▶ **Text provided**
Beyond the heavy-handed politics, Civil War II also suffers from heavy-handed plotting. The normally calculating Thanos attacks largely because the plot demands it, and not because of any larger overarching plan. The fan-favorite couple of War Machine and Captain Marvel is only on hand to push Carol to the extreme in the aftermath of her lover’s death. Even Tony Stark’s death at the hands of Captain Marvel feels strangely inconclusive like Marvel wasn’t quite sure what they wanted to do with the character going forward.
By far the biggest victim of Civil War II, by far, is Captain Marvel herself. Civil War II was clearly designed to spotlight her character ahead of her own big-screen solo debut a few years later, yet the storyline does her absolutely no favors. Indeed, many of Captain Marvel’s detractors point to this storyline exclusively as to why they believe she makes for a poor superheroine. While this dim view of Captain Marvel is oversimplified at best (especially considering most of Captain Marvel’s characterization take place outside of her own, much-better-regarded solo series), it is extremely perplexing that Marvel would choose to spotlight one of their rising stars in such an unflattering and antagonistic role.
Overall, Civil War II is hated by fans because it not only makes the same mistakes as its predecessor but also adds to them. The storyline stands as a frustrating example of what can happen when market synergy gets in the way of good story-telling. While the events of Civil War II would be overshadowed by equally controversial crossovers like Secret Empire and several others in the near future, it remains one of the worst regarded story arcs in recent memory.

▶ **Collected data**

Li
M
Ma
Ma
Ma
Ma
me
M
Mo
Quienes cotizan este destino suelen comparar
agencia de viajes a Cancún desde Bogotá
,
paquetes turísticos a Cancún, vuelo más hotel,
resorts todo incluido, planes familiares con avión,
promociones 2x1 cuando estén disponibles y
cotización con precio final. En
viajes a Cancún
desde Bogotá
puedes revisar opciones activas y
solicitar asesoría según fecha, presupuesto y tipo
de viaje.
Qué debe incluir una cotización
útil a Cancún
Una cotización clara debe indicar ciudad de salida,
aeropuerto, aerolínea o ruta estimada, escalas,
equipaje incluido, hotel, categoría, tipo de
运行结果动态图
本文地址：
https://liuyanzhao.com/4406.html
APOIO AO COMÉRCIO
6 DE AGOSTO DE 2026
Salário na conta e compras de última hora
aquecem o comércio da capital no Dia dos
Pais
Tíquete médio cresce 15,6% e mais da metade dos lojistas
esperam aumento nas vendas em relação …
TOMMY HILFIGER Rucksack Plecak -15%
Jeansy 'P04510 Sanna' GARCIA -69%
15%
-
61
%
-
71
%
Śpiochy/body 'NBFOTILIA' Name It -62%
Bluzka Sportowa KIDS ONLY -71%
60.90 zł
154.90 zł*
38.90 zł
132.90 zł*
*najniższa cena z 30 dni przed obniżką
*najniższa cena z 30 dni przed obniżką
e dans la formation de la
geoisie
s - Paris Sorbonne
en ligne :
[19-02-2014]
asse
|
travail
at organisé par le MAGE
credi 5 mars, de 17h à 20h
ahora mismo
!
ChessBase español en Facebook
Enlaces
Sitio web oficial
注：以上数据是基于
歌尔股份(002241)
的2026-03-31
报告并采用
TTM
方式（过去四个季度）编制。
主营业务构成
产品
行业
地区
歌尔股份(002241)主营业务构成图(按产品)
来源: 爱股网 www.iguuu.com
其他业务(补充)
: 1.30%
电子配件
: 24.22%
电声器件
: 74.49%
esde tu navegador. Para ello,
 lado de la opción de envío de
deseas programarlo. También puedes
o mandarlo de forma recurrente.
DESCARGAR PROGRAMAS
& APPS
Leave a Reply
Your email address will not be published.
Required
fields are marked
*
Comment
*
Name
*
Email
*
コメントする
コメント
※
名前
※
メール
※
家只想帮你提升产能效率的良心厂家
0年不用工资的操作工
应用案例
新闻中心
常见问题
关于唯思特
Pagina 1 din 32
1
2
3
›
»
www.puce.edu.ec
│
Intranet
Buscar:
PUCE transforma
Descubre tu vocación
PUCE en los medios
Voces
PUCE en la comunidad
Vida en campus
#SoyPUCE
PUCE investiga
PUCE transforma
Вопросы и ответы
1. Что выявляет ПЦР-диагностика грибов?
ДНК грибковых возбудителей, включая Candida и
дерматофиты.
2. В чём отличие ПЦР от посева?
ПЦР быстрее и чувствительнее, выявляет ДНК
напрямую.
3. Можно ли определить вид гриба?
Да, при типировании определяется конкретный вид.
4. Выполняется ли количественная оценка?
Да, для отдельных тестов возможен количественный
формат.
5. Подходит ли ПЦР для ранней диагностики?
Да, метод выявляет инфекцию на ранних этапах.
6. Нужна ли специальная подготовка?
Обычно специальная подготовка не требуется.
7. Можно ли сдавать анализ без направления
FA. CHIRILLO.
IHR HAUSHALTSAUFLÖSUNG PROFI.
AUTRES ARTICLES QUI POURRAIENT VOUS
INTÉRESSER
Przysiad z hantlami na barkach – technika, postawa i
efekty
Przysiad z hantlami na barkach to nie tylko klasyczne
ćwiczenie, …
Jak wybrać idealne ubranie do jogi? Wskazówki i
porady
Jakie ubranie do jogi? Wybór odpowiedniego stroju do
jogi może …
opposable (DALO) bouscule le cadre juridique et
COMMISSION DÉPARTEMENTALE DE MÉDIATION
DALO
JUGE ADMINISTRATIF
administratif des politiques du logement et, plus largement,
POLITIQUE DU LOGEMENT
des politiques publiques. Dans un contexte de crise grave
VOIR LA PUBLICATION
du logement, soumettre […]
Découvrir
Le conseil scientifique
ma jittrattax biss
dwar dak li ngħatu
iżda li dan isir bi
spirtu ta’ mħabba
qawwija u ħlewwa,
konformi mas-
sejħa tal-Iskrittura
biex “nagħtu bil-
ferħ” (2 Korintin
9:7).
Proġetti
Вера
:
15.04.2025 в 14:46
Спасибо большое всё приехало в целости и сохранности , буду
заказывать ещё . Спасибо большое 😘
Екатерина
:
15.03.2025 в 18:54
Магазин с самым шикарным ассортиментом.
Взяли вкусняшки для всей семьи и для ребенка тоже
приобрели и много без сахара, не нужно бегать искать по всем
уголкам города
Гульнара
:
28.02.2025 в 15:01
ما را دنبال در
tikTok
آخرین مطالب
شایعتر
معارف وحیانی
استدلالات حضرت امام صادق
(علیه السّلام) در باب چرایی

▶ **Instructions**
1) Copy out the whole Civil War II critique word for word.
2) Rewrite the rows starting at the first one and ending at the line containing "6 DE AGOSTO DE 2026", replacing "Bogotá" with "Medellín" and leaving everything else unchanged.

▶ **Results for the exercise**
1)
Beyond the heavy-handed politics, Civil War II also suffers from heavy-handed plotting. The normally calculating Thanos attacks largely because the plot demands it, and not because of any larger overarching plan. The fan-favorite couple of War Machine and Captain Marvel is only on hand to push Carol to the extreme in the aftermath of her lover’s death. Even Tony Stark’s death at the hands of Captain Marvel feels strangely inconclusive like Marvel wasn’t quite sure what they wanted to do with the character going forward.
By far the biggest victim of Civil War II, by far, is Captain Marvel herself. Civil War II was clearly designed to spotlight her character ahead of her own big-screen solo debut a few years later, yet the storyline does her absolutely no favors. Indeed, many of Captain Marvel’s detractors point to this storyline exclusively as to why they believe she makes for a poor superheroine. While this dim view of Captain Marvel is oversimplified at best (especially considering most of Captain Marvel’s characterization take place outside of her own, much-better-regarded solo series), it is extremely perplexing that Marvel would choose to spotlight one of their rising stars in such an unflattering and antagonistic role.
Overall, Civil War II is hated by fans because it not only makes the same mistakes as its predecessor but also adds to them. The storyline stands as a frustrating example of what can happen when market synergy gets in the way of good story-telling. While the events of Civil War II would be overshadowed by equally controversial crossovers like Secret Empire and several others in the near future, it remains one of the worst regarded story arcs in recent memory.

2)
Li
M
Ma
Ma
Ma
Ma
me
M
Mo
Quienes cotizan este destino suelen comparar
agencia de viajes a Cancún desde Medellín
,
paquetes turísticos a Cancún, vuelo más hotel,
resorts todo incluido, planes familiares con avión,
promociones 2x1 cuando estén disponibles y
cotización con precio final. En
viajes a Cancún
desde Medellín
puedes revisar opciones activas y
solicitar asesoría según fecha, presupuesto y tipo
de viaje.
Qué debe incluir una cotización
útil a Cancún
Una cotización clara debe indicar ciudad de salida,
aeropuerto, aerolínea o ruta estimada, escalas,
equipaje incluido, hotel, categoría, tipo de
运行结果动态图
本文地址：
https://liuyanzhao.com/4406.html
APOIO AO COMÉRCIO
6 DE AGOSTO DE 2026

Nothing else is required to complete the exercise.